# [Aufgabenstellung 1]
Welches Dateisystem hat die externe Festplatte laut dem Forenthread zur Festplattenerkennung am Mac?

# [Artikel]

# Externe Festplatte wird nicht richtig erkannt



## subara (23. Oktober 2007)

Ein Bekannter von mir hat vor kurzem ein MacBook erhalten mit OS X 10.4.1
Nun wollte ich meine externe Festplatte WESTERN DIGITAL Elements USB 2.0 WDE1U5000E, 500GB bei ihm anschliessen um einige Daten zu kopieren.
Leider wird die Festplatte anfangs als CD/DVD Rom Laufwerk erkannt, und anschliessend kommt die Meldung ob formatiert, RAID oder widerhergestellt werden soll.
Der Dateityp der Festplatte ist NTFS, was aber kein Problem sein sollte da ich nur von der Festplatte lesen und nicht drauf schreiben möchte.
Was muss ich machen damit die Festplatte erkannt wird?


----------



## Neurodeamon (6. November 2007)

Im Normalfall sollte es eigentlich keine Probleme geben. Hat die externe Festplatte eine eigene Stromversorgung oder ein Y-Kabel mit 2 USB Anschlüssen?
Manchmal kann es mangels Stromversorgung zu Problemen kommen (Die Technik für Festplatten ohne eigene Stromversorgung ist eine Flickschusterei und in der USB-Spezifikation eigentlich gar nicht geplant gewesen).

Ansonsten kann möglicherweise tatsächlich eine Formatierung der Festplatte unter OS X helfen.


----------



## subara (7. November 2007)

Die Festplatte hat eine eigene Stromzufuhr.
Die Festplatte funktioniert bis jetzt nur unter Windows und dem neuen Mac OS X 10.5
Unter 10.4 tut sich nicht. Da die Festplatte 500GB fast und ich diese beinahe voll habe, wird es schwer sein diese Daten irgendwo abzusichern.
Treiber oder ähnliches habe ich nicht gefunden.


----------



## Neurodeamon (7. November 2007)

subara hat gesagt.:


> Die Festplatte hat eine eigene Stromzufuhr.
> Die Festplatte funktioniert bis jetzt nur unter Windows und dem neuen Mac OS X 10.5
> Unter 10.4 tut sich nicht. Da die Festplatte 500GB fast und ich diese beinahe voll habe, wird es schwer sein diese Daten irgendwo abzusichern.
> Treiber oder ähnliches habe ich nicht gefunden.



Das die Festplatte eine eigene Stromversorgung hat ist schon mal sehr gut. Scheidet das Problem mangelnden Saftes an diesem Punkt aus. Schließt du die Festplatte über einen Hub oder Direkt am Mac an? Manchmal gibt es Probleme wenn der Hub z. B. selbst keine Stromversorgung hat (passiver Hub), ein aktiver Hub sollte da schon ausreichen.

Schließt Du die Festplatte vor dem Einschalten an den Rechner oder nachdem das System gestartet ist? Probier mal beides aus und schau mal ob es geht oder die Fehlermeldung bei beiden Varianten bestehen bleibt.

# [Aufgabenstellung 2]
Zähle, wie viele Zeilen der Auflistung die Zeichenfolge "rangeland" enthalten, und nenne nur die Zahl. Groß- und Kleinschreibung ist zu beachten.

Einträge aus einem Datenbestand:
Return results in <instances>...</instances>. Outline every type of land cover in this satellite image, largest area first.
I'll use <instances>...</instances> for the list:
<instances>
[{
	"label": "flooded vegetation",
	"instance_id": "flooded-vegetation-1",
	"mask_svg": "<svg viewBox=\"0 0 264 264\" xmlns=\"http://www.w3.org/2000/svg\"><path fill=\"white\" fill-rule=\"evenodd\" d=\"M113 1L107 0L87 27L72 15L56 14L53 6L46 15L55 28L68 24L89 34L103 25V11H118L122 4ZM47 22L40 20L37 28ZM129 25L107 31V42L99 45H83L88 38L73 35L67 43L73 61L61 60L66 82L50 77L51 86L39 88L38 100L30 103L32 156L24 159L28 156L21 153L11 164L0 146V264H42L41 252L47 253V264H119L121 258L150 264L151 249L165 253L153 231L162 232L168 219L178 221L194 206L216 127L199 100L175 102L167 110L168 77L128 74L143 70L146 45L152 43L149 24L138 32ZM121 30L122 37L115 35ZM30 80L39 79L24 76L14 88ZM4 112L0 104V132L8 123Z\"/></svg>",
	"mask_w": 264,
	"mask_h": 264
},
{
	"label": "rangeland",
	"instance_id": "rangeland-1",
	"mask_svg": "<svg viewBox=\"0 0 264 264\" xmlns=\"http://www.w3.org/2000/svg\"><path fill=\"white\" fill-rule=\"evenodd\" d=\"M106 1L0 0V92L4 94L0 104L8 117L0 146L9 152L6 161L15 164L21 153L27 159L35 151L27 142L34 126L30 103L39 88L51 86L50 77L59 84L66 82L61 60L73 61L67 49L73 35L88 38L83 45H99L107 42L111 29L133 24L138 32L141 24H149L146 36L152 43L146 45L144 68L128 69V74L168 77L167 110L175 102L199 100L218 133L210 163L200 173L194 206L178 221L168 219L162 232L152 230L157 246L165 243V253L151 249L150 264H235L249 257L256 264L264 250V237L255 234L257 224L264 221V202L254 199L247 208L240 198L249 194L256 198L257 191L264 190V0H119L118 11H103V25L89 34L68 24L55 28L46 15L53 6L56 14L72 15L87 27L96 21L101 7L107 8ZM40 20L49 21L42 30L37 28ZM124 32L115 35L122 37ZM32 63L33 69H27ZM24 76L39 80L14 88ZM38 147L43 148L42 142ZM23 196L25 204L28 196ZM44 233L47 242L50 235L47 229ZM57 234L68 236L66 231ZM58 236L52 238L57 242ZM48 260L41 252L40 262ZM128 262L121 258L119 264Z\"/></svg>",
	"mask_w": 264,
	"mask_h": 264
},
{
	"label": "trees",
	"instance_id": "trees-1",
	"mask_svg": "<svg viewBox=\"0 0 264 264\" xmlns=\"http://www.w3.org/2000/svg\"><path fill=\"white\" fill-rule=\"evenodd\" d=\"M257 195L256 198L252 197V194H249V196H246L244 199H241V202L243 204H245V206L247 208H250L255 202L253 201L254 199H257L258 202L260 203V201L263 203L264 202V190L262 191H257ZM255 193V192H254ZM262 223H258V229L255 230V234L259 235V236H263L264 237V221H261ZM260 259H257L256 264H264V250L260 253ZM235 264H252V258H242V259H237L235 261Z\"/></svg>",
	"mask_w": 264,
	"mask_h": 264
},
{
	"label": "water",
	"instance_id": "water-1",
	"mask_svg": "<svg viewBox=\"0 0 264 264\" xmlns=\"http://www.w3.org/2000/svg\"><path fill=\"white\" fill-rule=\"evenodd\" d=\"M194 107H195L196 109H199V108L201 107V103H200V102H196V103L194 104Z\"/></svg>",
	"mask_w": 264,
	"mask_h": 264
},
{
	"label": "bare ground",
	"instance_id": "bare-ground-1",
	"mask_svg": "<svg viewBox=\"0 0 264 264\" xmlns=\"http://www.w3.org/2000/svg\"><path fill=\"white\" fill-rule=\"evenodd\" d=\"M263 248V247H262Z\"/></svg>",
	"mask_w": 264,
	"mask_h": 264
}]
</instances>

# [Ergebnis 1]
NTFS

# [Ergebnis 2]
2